The rolling error of the model corresponding to each cluster is shown in table 2.
TABLE 2 Rolling prediction error of model corresponding to clustering
| Error index |
Model 1 |
Model 2 |
Model 3 |
Model 4 |
Model 5 |
Model 6 |
| MAPE |
22.87% |
7.27% |
5.14% |
3.86% |
2.79% |
3.29% |
| ME |
75.34% |
17.43% |
21.34% |
9.80% |
14.25% |
8.90% |
In general, the rolling prediction error of each model is within an acceptable range except for model 1. The reason is that some users exist in the cluster 1 corresponding to the model 1, the randomness of the electricity utilization behaviors of the users is particularly strong, and the electricity utilization rules of the users are difficult to distinguish. In the classification prediction model, the electricity utilization behaviors of the users are greatly different from those of other regular users, and the users are classified into one class. However, due to the characteristics of strong randomness and the like, the electricity utilization behavior of the users cannot be predicted accurately. Fortunately, the proportion of the power consumption predicted by the model 1 relative to the total consumption is small, and the prediction accuracy of the classification prediction model is not greatly influenced.

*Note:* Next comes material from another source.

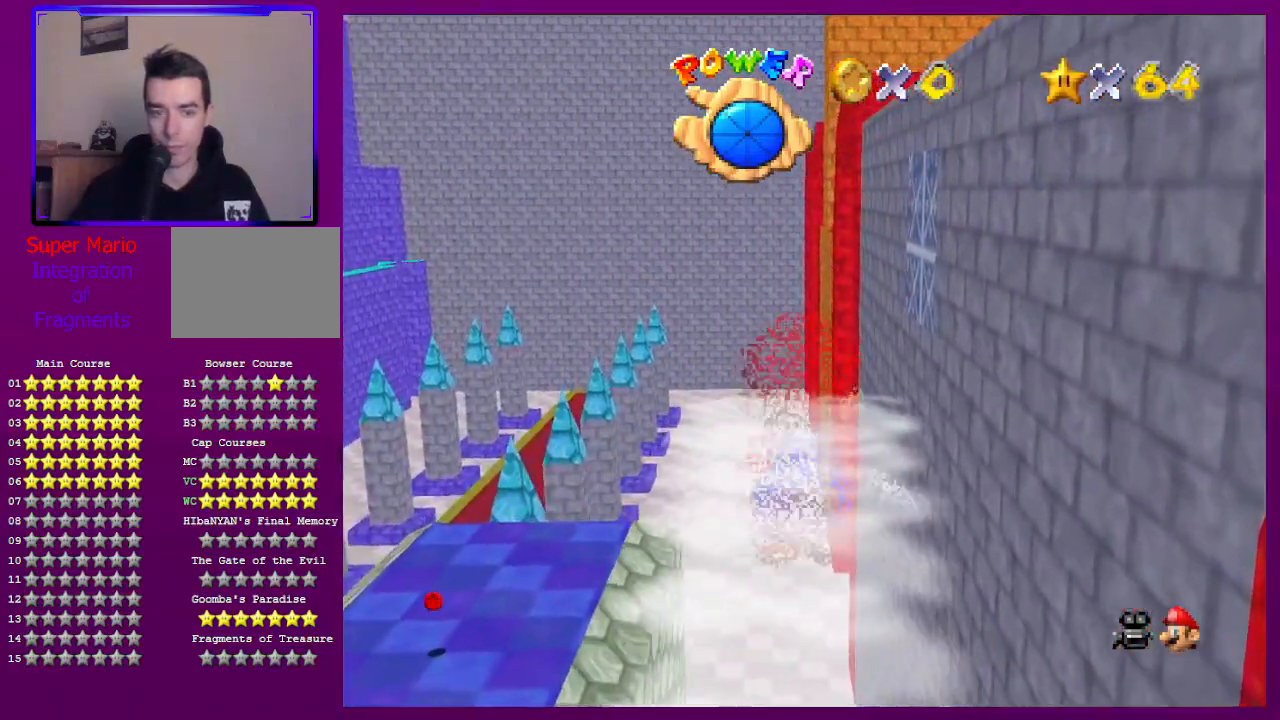
{"buttons": [], "left_stick": "center", "events": [[200, "A", "up"]]}
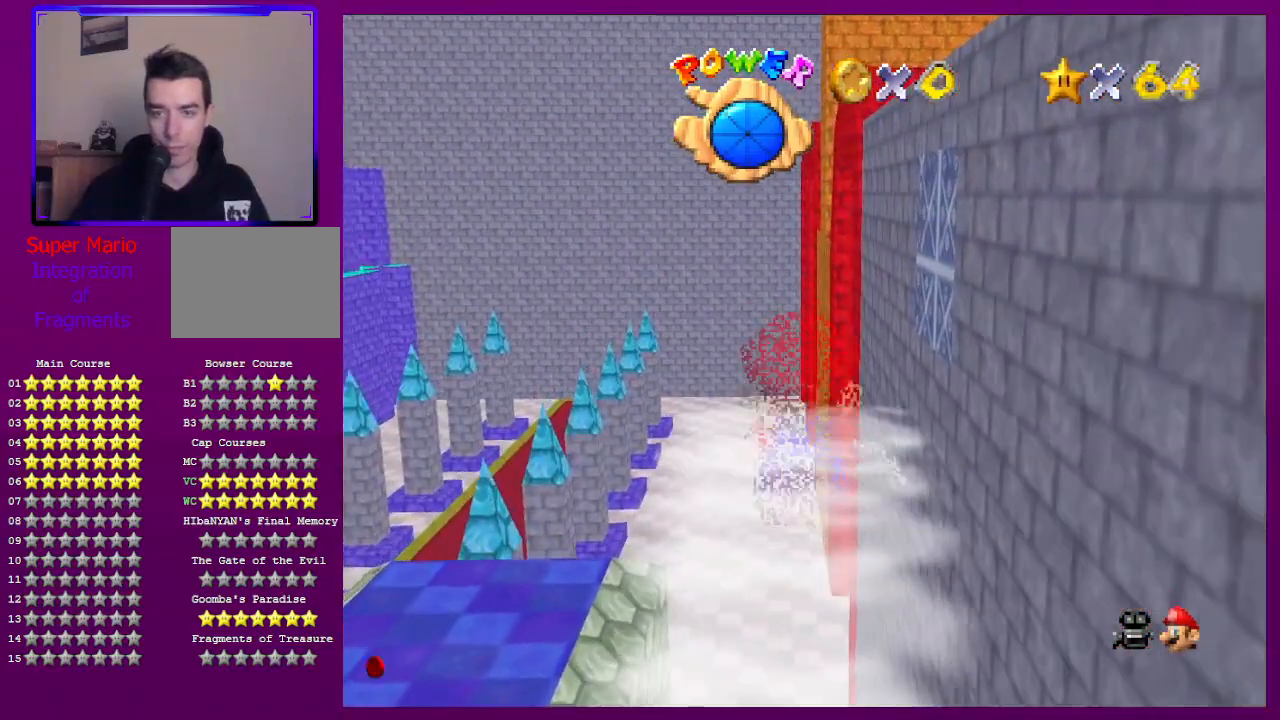
{"buttons": [], "left_stick": "center", "events": [[200, "A", "down"], [467, "A", "up"]]}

And summarizing the prediction results of the models, and obtaining the final classified load prediction model result as shown in fig. 5. MAPE values of the single load prediction model and the classification load prediction model are respectively 3.34% and 2.78%, and are both within 4%, and the precision result is satisfactory. Compared with a single load prediction model, the overall prediction precision of the classified load prediction model is improved by 0.56%. In addition, at the time of day 14 (i.e., day 1/25 of 2015), the prediction accuracy of the two models simultaneously drops to 90% or less, and the relevant historical data findings are reviewed, because the actual power consumption suddenly drops to a large extent due to regional blackouts. For such an emergency, it is difficult for the prediction model to respond to and correct it in time, which affects the overall prediction accuracy to some extent.
The above examples are provided only for illustrating the present invention and are not intended to limit the present invention. Changes, modifications, etc. to the above-described embodiments are intended to fall within the scope of the claims of the present invention as long as they are in accordance with the technical spirit of the present invention.